By Karen Hamilton - Peace Corps Volunteer, Ukraine (2005 - 2007)

In English class this week, we compared culture to a tree.

There are parts you can see:

Trunk, branches, leaves

And the parts you can’t: the roots.

Without the roots, the tree would die or fall down.

It would have never grown in the first place.

The culture, much like the tree, has parts you can see:

Clothing, holiday traditions, or amount of touching

And the parts you can’t: The concept of beauty, religious beliefs, and personal space.

                     

We now climb the trunk and walk its branches more deftly than when we arrived:

Always arriving with a gift of cookies or flowers for our host

Reading menus or notes in cursive Cyrillic we thought we’d never learn

Always leaving a little bit of vodka in the glass, otherwise it gets refilled

Easter egg fights where the winner takes the damaged egg

We squeeze into the packed marshrutka or elevator like professionals

Whereas back home we’d surely wait for the next one

 

The cultural aspects we can see are explained by what we cannot.

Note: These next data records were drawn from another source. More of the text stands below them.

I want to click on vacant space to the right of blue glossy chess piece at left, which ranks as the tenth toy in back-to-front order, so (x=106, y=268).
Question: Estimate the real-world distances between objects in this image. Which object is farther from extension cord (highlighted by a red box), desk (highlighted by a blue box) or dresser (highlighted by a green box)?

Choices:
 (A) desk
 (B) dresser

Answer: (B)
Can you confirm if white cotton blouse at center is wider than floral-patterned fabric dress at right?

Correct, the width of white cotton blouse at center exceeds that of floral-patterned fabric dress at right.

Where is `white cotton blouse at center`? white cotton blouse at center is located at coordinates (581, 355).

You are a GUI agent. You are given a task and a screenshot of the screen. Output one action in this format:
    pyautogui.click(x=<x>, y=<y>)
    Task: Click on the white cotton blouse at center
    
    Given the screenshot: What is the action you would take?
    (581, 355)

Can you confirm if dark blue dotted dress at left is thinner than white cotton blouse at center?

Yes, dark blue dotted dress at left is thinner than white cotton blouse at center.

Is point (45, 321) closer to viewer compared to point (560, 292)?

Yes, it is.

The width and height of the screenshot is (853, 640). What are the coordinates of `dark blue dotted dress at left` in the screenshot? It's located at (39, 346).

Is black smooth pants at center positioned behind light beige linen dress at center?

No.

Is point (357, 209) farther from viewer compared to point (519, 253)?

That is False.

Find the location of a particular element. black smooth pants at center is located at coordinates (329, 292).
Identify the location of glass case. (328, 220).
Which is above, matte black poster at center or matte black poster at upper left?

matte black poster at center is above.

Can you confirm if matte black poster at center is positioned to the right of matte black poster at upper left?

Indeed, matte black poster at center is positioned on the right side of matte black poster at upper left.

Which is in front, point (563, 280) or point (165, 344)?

Because of our service, we understand how the roots nurture the tree, give it life.

Instead of asking “why” about the tree’s bark, the color of its leaves

We can offer “because” with an appreciation for the complex system of roots

As we return home to plant its seeds.


This poem was entered in the returned Volunteer category for the 2015 Peace Corps Poetry Contest. The contest received more than 1,000 submissions, representing over 50 years of Peace Corps service in more than 100 countries.